Marc Pearson 2014/07/15 at 2:14 pm

I like the way Kokolus has turned the idea of conflict on its head and shown how it can be constructive. CE units are different from other units within an institution; nobody would dispute that. It makes sense, then, that they would sometimes be “in conflict,” in the sense that they have different ways of doing things and might even seem to have different goals. Improving communication among these parties would be a valuable exercise for any institution interested in innovation.

Nancy Rodriguez 2014/07/15 at 3:33 pm

I’m from a small private college in northeastern Ohio. We offer about a dozen undergraduate degree programs as well as more than 30 certificate options. The average age for students in our undergrad programs is 25, while the average age for students in certificate programs is 43. As you can see, our units necessarily operate differently to ensure they’re meeting their student population’s needs.

To improve collaboration among units and encourage innovation, we instituted quarterly “coffee and conversation” events for faculty and administrators on both sides to meet with each other. These are formalized to a degree, but not quite the same as a liaison committee. What we’ve found is that, beyond being a good opportunity to socialize, our faculty and administrators have used these meetings to share ideas. Participants are asked to submit feedback after each event, and any ideas successfully shared and implemented are profiled in our staff newsletter.

Just sharing our experience to show there are different ways to engage the two “sides” beyond what Kokolus suggests.

EXERCISE A :: Could you rewrite the lines read from the pictures in the records as a Markdown table with the columns "Row" and "Recognized Text," numbering each line and skipping blank ones? Omit the picture markers from the table.
The records and the comments above them come from unrelated sources.

PROVIDED DATA ::
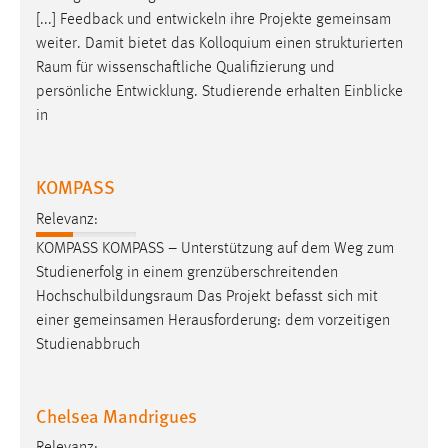
[...] Feedback und entwickeln ihre Projekte gemeinsam
weiter. Damit bietet das Kolloquium einen strukturierten
Raum
für wissenschaftliche Qualifizierung und
persönliche Entwicklung. Studierende erhalten Einblicke
in
KOMPASS
Relevanz:
KOMPASS KOMPASS – Unterstützung auf dem Weg zum
Studienerfolg in einem grenzüberschreitenden
Hochschulbildungsraum
Das Projekt befasst sich mit
einer gemeinsamen Herausforderung: dem vorzeitigen
Studienabbruch
Chelsea Mandrigues
Relevanz:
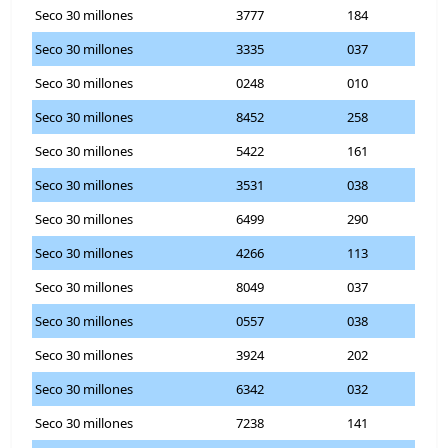
Seco 30 millones
3777
184
Seco 30 millones
3335
037
Seco 30 millones
0248
010
Seco 30 millones
8452
258
Seco 30 millones
5422
161
Seco 30 millones
3531
038
Seco 30 millones
6499
290
Seco 30 millones
4266
113
Seco 30 millones
8049
037
Seco 30 millones
0557
038
Seco 30 millones
3924
202
Seco 30 millones
6342
032
Seco 30 millones
7238
141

EXERCISE B ::
Answer these questions from the comments:
(i) How often are the "coffee and conversation" events held?
(ii) What is the average age of students in the certificate programs?
(iii) At what time was Marc Pearson's comment posted?

ANSWER A ::
| Row | Recognized Text |
|---|---|
| 1 | [...] Feedback und entwickeln ihre Projekte gemeinsam |
| 2 | weiter. Damit bietet das Kolloquium einen strukturierten |
| 3 | Raum |
| 4 | für wissenschaftliche Qualifizierung und |
| 5 | persönliche Entwicklung. Studierende erhalten Einblicke |
| 6 | in |
| 7 | KOMPASS |
| 8 | Relevanz: |
| 9 | KOMPASS KOMPASS – Unterstützung auf dem Weg zum |
| 10 | Studienerfolg in einem grenzüberschreitenden |
| 11 | Hochschulbildungsraum |
| 12 | Das Projekt befasst sich mit |
| 13 | einer gemeinsamen Herausforderung: dem vorzeitigen |
| 14 | Studienabbruch |
| 15 | Chelsea Mandrigues |
| 16 | Relevanz: |
| 17 | Seco 30 millones |
| 18 | 3777 |
| 19 | 184 |
| 20 | Seco 30 millones |
| 21 | 3335 |
| 22 | 037 |
| 23 | Seco 30 millones |
| 24 | 0248 |
| 25 | 010 |
| 26 | Seco 30 millones |
| 27 | 8452 |
| 28 | 258 |
| 29 | Seco 30 millones |
| 30 | 5422 |
| 31 | 161 |
| 32 | Seco 30 millones |
| 33 | 3531 |
| 34 | 038 |
| 35 | Seco 30 millones |
| 36 | 6499 |
| 37 | 290 |
| 38 | Seco 30 millones |
| 39 | 4266 |
| 40 | 113 |
| 41 | Seco 30 millones |
| 42 | 8049 |
| 43 | 037 |
| 44 | Seco 30 millones |
| 45 | 0557 |
| 46 | 038 |
| 47 | Seco 30 millones |
| 48 | 3924 |
| 49 | 202 |
| 50 | Seco 30 millones |
| 51 | 6342 |
| 52 | 032 |
| 53 | Seco 30 millones |
| 54 | 7238 |
| 55 | 141 |

ANSWER B ::
(i) Quarterly.
(ii) 43.
(iii) 2:14 pm.